*** Opening of EXERCISE INPUT ***

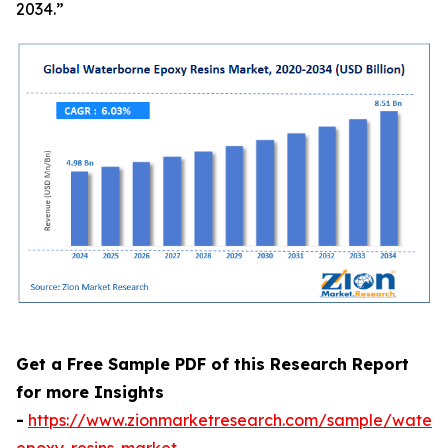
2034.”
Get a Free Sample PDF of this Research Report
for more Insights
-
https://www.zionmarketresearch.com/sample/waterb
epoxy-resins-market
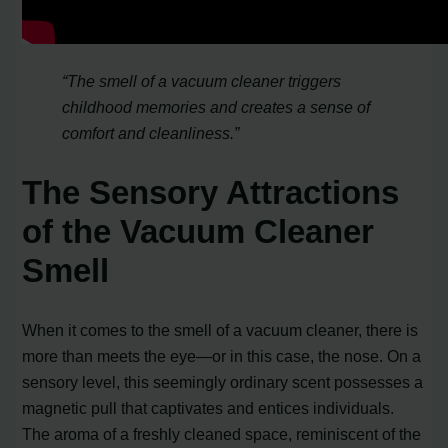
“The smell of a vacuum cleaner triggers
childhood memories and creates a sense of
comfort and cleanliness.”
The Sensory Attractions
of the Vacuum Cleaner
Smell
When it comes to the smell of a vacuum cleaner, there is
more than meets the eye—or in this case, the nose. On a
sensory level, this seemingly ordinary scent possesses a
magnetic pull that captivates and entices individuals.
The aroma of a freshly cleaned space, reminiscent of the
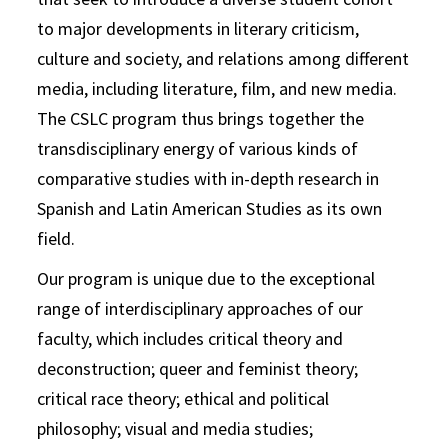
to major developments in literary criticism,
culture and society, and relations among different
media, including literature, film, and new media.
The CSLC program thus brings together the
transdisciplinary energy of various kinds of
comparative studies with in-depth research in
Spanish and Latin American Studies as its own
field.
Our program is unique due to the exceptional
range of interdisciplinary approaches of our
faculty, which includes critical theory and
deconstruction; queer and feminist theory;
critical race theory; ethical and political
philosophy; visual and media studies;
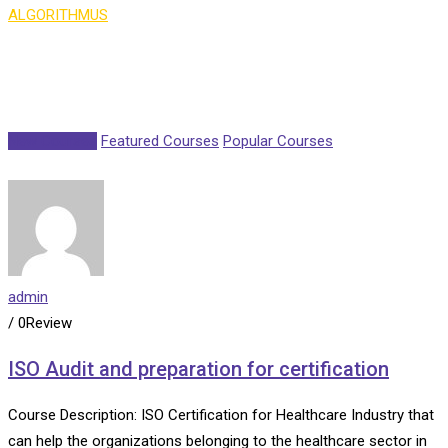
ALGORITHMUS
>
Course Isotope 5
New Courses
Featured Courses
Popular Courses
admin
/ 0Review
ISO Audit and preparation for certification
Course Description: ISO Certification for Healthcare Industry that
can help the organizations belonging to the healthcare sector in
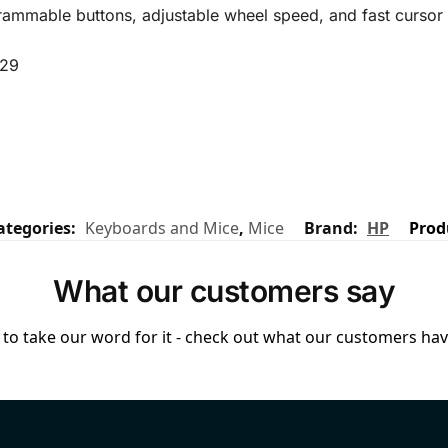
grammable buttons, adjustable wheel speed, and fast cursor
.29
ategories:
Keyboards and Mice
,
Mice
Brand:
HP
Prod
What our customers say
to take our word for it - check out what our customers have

*** Close of EXERCISE INPUT ***
*** Opening of EXERCISE INPUT ***

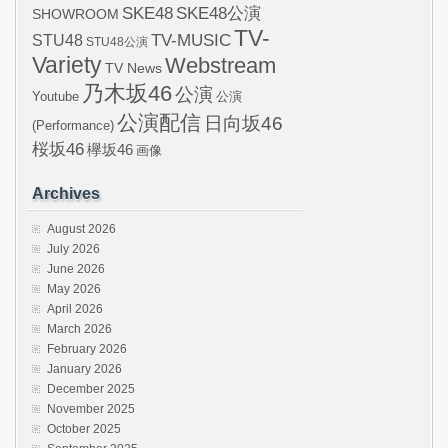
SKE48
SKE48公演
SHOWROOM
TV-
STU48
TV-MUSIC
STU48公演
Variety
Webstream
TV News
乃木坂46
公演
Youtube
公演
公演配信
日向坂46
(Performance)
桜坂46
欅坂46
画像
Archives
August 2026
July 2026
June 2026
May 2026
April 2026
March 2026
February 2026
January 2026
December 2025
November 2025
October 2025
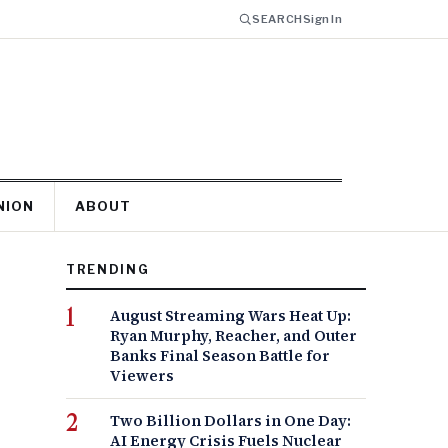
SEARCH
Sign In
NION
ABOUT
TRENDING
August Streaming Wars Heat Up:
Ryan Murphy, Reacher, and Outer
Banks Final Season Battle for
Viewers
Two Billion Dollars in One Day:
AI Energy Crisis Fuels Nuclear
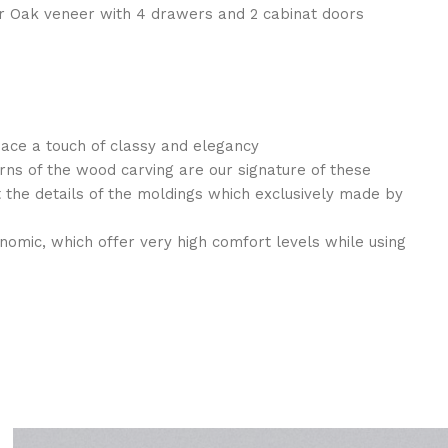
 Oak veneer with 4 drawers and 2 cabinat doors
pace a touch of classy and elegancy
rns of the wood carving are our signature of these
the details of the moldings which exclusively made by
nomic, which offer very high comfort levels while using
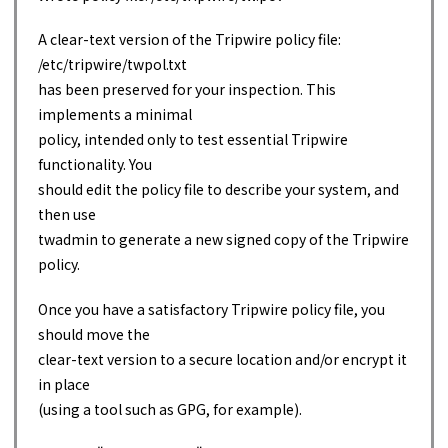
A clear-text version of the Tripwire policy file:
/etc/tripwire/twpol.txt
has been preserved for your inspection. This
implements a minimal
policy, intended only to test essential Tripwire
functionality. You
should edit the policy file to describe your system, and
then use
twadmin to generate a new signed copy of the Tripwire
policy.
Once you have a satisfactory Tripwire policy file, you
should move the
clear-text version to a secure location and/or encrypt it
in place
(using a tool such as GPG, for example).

*** Close of EXERCISE INPUT ***

● PROBLEM REQUIREMENTS: Print the line above containing "media, including literature, film, and", the line containing "to take our", and everything between them, exactly as written. Pictures stay out.

● RESULT FOR THIS EXERCISE:
media, including literature, film, and new media.
The CSLC program thus brings together the
transdisciplinary energy of various kinds of
comparative studies with in-depth research in
Spanish and Latin American Studies as its own
field.
Our program is unique due to the exceptional
range of interdisciplinary approaches of our
faculty, which includes critical theory and
deconstruction; queer and feminist theory;
critical race theory; ethical and political
philosophy; visual and media studies;
ALGORITHMUS
>
Course Isotope 5
New Courses
Featured Courses
Popular Courses
admin
/ 0Review
ISO Audit and preparation for certification
Course Description: ISO Certification for Healthcare Industry that
can help the organizations belonging to the healthcare sector in
grammable buttons, adjustable wheel speed, and fast cursor
.29
ategories:
Keyboards and Mice
,
Mice
Brand:
HP
Prod
What our customers say
to take our word for it - check out what our customers have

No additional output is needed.